Local entrepreneurs will run each of the centres, the latter containing personal computers connected to GrameenPhone's existing GSM mobile network. This latter has in turn been upgraded with EDGE technology to offer data transfer speeds of up to 128 kb/s. The centres will be located in each Upazilla, or sub-district, of Bangladesh so that they will each be within reach of up to 15 villages containing up to 40,000 people.
"GrameenPhone's use of GSM technology has placed Bangladesh in the vanguard of our global push to use mobile networks to bring affordable Internet access and email to the billions of people in the developing world that aren't served by fixed networks," declares Rob Conway, CEO of the GSM Association. "Through the GSMA's Development Fund, we are encouraging other mobile operators to follow GrameenPhone's lead and rollout similar services that offer shared access to the Internet."
The computers in the centres covered to date are used by an average of 30 people a day, who pay a small fee to access email or Web pages. Bangladeshis use the centres for a wide variety of business and personal purposes, from accessing health and agricultural information to using government services to video conferencing with relatives overseas.
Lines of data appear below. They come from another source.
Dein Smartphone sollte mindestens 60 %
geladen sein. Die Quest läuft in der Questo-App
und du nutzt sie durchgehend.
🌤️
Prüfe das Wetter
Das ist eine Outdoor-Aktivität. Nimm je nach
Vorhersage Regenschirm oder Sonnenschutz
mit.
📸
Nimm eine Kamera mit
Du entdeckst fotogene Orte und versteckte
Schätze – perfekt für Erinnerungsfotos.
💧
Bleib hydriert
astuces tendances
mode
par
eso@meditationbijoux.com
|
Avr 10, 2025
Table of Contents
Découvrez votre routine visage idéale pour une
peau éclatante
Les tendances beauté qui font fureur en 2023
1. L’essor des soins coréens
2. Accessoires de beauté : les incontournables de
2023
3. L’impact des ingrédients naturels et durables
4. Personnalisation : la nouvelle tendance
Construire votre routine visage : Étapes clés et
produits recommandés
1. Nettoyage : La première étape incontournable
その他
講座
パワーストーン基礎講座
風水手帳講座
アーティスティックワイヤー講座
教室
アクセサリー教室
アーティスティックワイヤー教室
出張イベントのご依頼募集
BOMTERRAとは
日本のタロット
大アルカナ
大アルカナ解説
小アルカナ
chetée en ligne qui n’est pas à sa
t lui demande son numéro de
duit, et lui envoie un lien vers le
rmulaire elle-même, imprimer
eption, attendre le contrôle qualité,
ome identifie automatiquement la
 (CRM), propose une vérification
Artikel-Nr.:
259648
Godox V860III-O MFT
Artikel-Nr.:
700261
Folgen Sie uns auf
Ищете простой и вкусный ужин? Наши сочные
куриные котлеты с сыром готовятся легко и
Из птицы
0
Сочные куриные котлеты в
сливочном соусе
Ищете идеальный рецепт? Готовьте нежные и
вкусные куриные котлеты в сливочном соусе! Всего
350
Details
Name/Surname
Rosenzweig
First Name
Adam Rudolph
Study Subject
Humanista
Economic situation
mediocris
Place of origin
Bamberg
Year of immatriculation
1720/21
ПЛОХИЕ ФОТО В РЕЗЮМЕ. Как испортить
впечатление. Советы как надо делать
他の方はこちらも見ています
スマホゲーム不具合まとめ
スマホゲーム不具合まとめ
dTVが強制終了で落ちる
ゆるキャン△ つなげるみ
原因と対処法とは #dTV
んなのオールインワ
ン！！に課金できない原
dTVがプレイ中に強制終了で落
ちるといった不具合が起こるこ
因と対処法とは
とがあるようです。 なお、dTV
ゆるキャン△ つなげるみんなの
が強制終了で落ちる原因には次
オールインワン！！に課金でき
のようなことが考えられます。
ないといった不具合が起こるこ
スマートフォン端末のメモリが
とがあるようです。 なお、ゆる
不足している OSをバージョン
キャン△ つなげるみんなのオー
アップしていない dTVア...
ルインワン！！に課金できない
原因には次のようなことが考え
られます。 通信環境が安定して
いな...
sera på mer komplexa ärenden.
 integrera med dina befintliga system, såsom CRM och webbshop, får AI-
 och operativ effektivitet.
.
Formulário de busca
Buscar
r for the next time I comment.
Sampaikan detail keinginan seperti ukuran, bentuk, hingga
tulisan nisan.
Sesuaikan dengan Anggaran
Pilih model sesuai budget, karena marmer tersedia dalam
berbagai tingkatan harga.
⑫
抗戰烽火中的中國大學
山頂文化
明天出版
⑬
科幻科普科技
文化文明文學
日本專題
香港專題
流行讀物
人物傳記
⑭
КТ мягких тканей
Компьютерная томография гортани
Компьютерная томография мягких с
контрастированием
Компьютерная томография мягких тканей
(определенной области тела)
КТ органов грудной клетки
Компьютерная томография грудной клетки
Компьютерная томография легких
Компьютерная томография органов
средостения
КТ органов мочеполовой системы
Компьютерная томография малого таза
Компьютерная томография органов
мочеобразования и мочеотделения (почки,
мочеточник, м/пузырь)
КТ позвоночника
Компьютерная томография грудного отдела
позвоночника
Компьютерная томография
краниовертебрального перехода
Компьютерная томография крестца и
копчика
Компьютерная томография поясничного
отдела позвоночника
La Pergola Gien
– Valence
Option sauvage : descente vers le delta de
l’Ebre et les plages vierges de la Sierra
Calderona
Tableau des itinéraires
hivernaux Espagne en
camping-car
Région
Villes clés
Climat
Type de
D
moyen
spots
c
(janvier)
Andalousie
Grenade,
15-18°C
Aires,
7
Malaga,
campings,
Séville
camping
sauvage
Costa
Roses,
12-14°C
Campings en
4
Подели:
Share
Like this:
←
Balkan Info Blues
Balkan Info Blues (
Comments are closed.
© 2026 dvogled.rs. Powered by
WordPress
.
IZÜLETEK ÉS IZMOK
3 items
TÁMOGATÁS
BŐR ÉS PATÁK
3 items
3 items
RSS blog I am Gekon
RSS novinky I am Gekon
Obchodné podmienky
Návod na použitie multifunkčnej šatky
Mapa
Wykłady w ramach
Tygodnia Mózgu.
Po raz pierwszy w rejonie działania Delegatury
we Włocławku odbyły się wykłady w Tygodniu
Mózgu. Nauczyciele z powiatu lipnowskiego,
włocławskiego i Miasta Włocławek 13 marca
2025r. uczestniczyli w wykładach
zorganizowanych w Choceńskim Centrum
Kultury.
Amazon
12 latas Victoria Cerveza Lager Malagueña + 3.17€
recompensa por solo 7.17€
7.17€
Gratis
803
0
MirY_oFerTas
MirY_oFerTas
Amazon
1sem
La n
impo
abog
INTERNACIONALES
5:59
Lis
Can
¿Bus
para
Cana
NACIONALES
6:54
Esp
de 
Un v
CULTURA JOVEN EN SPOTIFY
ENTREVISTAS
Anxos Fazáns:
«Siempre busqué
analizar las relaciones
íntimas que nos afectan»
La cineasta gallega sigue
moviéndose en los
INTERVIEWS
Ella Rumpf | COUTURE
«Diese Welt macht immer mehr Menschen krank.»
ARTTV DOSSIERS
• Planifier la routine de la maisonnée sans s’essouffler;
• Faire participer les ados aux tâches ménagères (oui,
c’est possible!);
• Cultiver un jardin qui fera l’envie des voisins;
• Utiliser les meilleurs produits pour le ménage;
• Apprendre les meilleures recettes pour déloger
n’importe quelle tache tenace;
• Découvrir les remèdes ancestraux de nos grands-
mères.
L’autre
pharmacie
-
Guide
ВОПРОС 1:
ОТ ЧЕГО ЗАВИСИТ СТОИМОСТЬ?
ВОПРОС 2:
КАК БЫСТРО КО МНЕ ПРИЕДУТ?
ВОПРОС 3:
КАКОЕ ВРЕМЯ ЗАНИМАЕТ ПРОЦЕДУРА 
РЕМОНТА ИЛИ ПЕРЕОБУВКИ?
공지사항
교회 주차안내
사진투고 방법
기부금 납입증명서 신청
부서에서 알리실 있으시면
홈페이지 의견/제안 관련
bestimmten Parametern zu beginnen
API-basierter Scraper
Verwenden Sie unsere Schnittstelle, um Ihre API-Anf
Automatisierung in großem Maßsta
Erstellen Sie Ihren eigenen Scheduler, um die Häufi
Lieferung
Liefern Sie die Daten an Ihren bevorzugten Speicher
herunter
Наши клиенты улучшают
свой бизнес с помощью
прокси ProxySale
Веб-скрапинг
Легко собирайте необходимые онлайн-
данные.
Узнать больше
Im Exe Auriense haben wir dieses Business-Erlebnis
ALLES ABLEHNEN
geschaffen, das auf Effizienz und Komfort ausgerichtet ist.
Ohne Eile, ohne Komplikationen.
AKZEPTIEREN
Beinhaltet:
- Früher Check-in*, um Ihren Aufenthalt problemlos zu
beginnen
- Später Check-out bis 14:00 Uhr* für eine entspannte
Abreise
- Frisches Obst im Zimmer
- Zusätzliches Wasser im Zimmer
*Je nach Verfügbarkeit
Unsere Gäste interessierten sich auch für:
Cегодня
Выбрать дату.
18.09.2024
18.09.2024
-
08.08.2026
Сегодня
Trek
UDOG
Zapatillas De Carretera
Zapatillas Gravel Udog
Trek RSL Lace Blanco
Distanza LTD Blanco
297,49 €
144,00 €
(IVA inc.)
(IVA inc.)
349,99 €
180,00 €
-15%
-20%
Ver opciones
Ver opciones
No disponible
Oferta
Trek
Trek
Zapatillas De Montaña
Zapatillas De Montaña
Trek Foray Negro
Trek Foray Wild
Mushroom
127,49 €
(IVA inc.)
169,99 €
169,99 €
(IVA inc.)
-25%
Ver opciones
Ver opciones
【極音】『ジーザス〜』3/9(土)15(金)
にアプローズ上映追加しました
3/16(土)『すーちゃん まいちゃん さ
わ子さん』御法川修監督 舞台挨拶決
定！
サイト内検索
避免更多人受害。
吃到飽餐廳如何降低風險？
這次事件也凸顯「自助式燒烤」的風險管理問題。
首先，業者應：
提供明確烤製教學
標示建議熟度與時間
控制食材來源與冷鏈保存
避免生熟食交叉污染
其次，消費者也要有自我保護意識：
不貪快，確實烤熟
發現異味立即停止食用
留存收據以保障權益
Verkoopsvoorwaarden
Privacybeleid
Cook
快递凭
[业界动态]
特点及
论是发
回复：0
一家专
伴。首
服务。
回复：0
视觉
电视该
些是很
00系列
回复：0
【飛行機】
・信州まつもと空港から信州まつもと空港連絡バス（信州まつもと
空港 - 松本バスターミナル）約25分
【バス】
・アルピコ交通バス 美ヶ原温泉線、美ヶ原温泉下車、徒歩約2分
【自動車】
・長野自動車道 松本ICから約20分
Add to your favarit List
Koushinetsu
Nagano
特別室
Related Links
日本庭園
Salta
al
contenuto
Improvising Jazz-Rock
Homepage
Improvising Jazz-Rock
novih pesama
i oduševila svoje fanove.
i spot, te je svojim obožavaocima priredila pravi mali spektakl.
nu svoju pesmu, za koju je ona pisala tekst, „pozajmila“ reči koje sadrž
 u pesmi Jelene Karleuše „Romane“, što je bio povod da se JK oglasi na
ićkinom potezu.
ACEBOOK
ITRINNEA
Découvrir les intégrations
GrameenPhone trains the entrepreneurs so that they can give people advice on how to set up an email account and best make use of the Internet.
"The pilot project demonstrated that there is considerable pent-up demand for Internet access in rural Bangladesh and that mobile networks are the best way to meet that demand," believes Erik Aas, CEO of GrameenPhone. "Our Community Information Centres make the Internet affordable for ordinary Bangladeshis, while providing a robust revenue stream for local entrepreneurs. We believe widespread access to the Internet will have a profound effect on the social and economic development of Bangladesh."
To help the entrepreneurs keep the cost of Internet access as low as possible, the Community Information Centres also provide local people with other GrameenPhone services, such as payphones (again using GrameenPhone's mobile network) and electronic recharges for prepaid mobile accounts.
* GrameenPhone Ltd is the largest telecommunications service provider in Bangladesh with more than 9.5 million mobile phone users as of September 2006. The Norwegian communications company Telenor ASA is the majority shareholder (62%) while Grameen Telecom (38%) of Bangladesh is the other shareholder. GrameenPhone already runs the Village Phone Programme under which universal access to telecommunications services are provided in rural areas to people who cannot afford to buy a regular subscription. This programme also offers the Village Phone operators, mostly poor village women, a good income-earning opportunity. Presently, there are more than 255,000 Village Phones in operation in 55,000 villages around Bangladesh. The scheme has been replicated in some other countries, including Uganda and Rwanda.